Uma juíza do Paraná condenou um homem negro a 14 anos de prisão por organização criminosa e furtos em Curitiba. Na decisão, ela justificou que o acusado era “seguramente integrante do grupo criminoso, em razão da sua raça”.
A advogada Thayse Pozzobon, que defende Natan Vieira da Paz, 42 anos, considerou a decisão racista por atribuir um fato ilícito ao seu cliente por ele ser negro.
Apelidado de Negrinho, Natan foi condenado com outras oito pessoas que eram acusadas de fazer parte do grupo crimninoso que furtava objetos no centro da capital paranaense, entre janeiro de 2016 e julho de 2018. A decisão é da juíza Inês Marchalek Zarpelon, da 1ª Vara Criminal de Curitiba.
“Sobre sua conduta social, nada se sabe. Seguramente integrante do grupo criminoso, em razão da sua raça, agia de forma extremamente discreta os delitos e o seu comportamento, juntamente com os demais, causavam o desassossego e a desesperança da população, pelo que deve ser valorada negativamente”, diz trecho da decisão.
A advogada de Natan tornou o caso público nas redes sociais, com aval do cliente. “Associar a questão racial à participação em organização criminosa revela não apenas o olhar parcial de quem, pela escolha da carreira, tem por dever a imparcialidade, mas também o racismo ainda latente na sociedade brasileira”, escreveu.
O trecho que menciona a raça de Natan aparece três vezes no documento quando a magistrada trata da dosimetria da pena. Só pela organização criminosa, Natan foi condenado a três anos e sete meses de prisão e, na decisão, a pena foi elevado por conta da citada “conduta social” do réu.
Desculpas
Em nota divulgada pela Associação dos Magistrados do Paraná, a juíza afirmou que a raça não foi critério para que ela tomasse a decisão, dizendo que tudo teve como base as provas do processo. Ela pediu desculpas se ofendeu alguém e diz que a frase fazia parte de um “contexto maior”.

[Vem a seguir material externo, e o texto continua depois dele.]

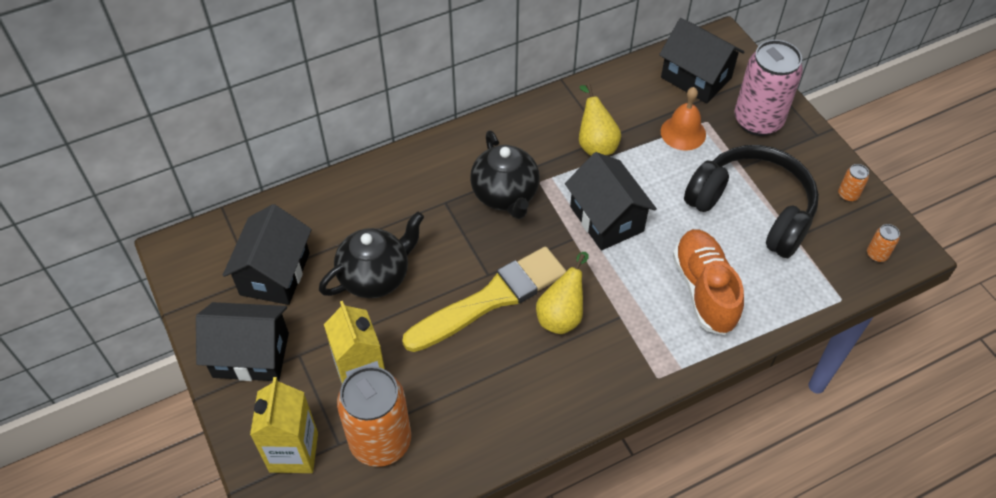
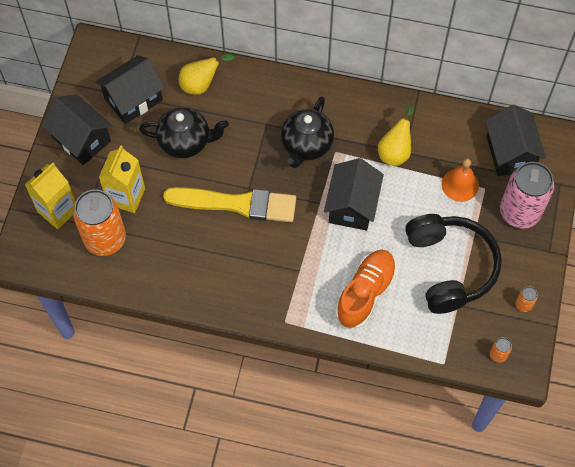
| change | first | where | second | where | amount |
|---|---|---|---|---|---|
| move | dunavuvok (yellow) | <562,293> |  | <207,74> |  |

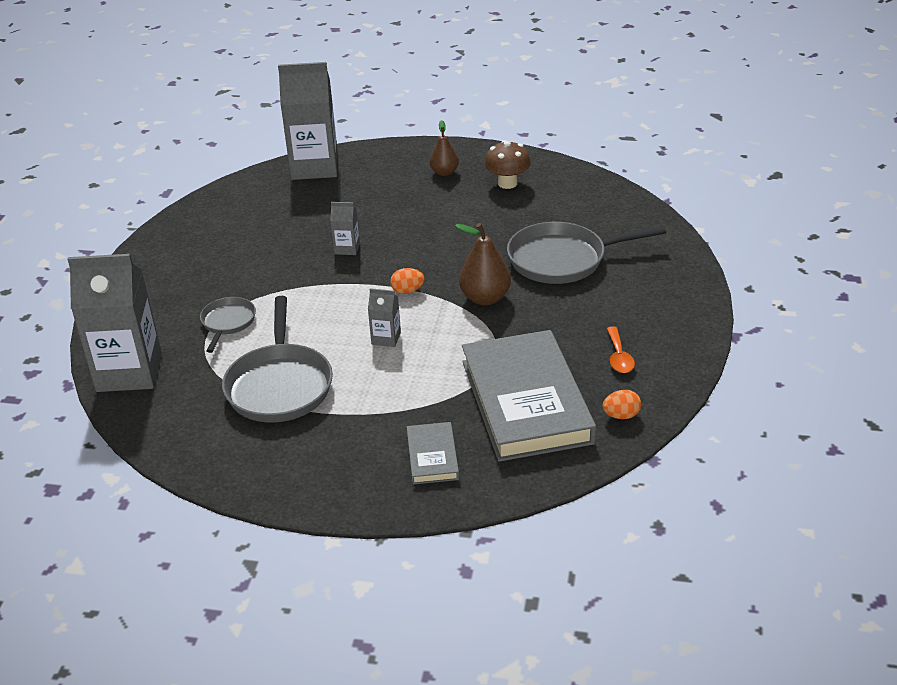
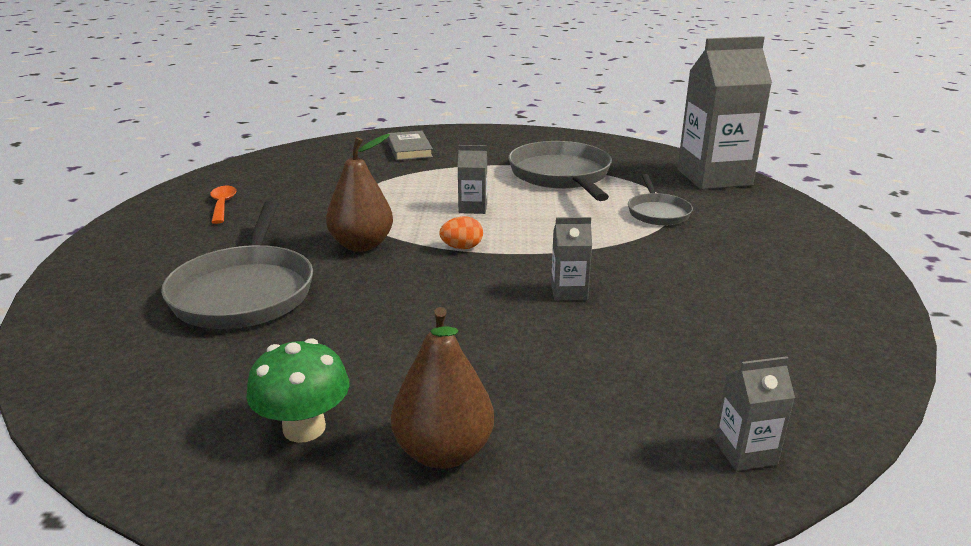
| change | first | where | second | where | amount |
|---|---|---|---|---|---|
| resize | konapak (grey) | <308,121> |  | <754,413> | x0.44 |
| resize | dunavuvok (brown) | <444,148> |  | <442,388> | x1.52 |
| recolor | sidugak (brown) | <507,164> | sidugak (green) | <297,390> |  |
| rotate | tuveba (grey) | <586,253> |  | <237,264> | 105 degrees clockwise |
| delete | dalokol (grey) | <529,396> |  |  |  |
| delete | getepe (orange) | <621,404> |  |  |  |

“Em nenhum momento a cor foi utilizada – e nem poderia – como fator para concluir, como base da fundamentação da sentença, que o acusado pertence a uma organização criminosa.
Já a defensora entende que a decisão ficou “maculada” pelo racismo. “Um julgamento que parte dessa ótica está maculado. Fere não apenas meu cliente, como toda a sociedade brasileira”, acredita.
O caso foi discutido em reunião do Conselho Nacional de Justiça (CNJ) nesta quarta-feira (12). O Tribunal de Justila do Paraná (TJ-PR) afirmou que a Corregedoria Geral de Justiça vai apurar o caso.
Leia a nota da juíza:
A respeito dos fatos noticiados pela imprensa envolvendo trechos de sentença criminal por mim proferida, informo que em nenhum momento houve o propósito de discriminar qualquer pessoa por conta de sua cor.
O racismo representa uma prática odiosa que causa prejuízo ao avanço civilizatório, econômico e social. A linguagem, não raro, quando extraída de um contexto, pode causar dubiedades.
Sinto-me profundamente entristecida se fiz chegar, de forma inadequada, uma mensagem à sociedade que não condiz com os valores que todos nós devemos diuturnamente defender.
A frase que tem causado dubiedade quanto à existência de discriminação foi retirada de uma sentença proferida em processo de organização criminosa composta por pelo menos 09 (nove) pessoas que atuavam em praças públicas na cidade de Curitiba, praticando assaltos e furtos. Depois de investigação policial, parte da organização foi identificada e, após a instrução, todos foram condenados, independentemente de cor, em razão da prova existente nos autos.
Em nenhum momento a cor foi utilizada — e nem poderia — como fator para concluir, como base da fundamentação da sentença, que o acusado pertence a uma organização criminosa. A avaliação é sempre feita com base em provas.
A frase foi retirada, portanto, de um contexto maior, próprio de uma sentença extensa, com mais de cem páginas. Reafirmo que a cor da pele de um ser humano jamais serviu ou servirá de argumento ou fundamento para a tomada de decisões judiciais.
O racismo é prática intolerável em qualquer civilização e não condiz com os valores que defendo. Peço sinceras desculpas se de alguma forma, em razão da interpretação do trecho específico da sentença (pág. 117), ofendi a alguém.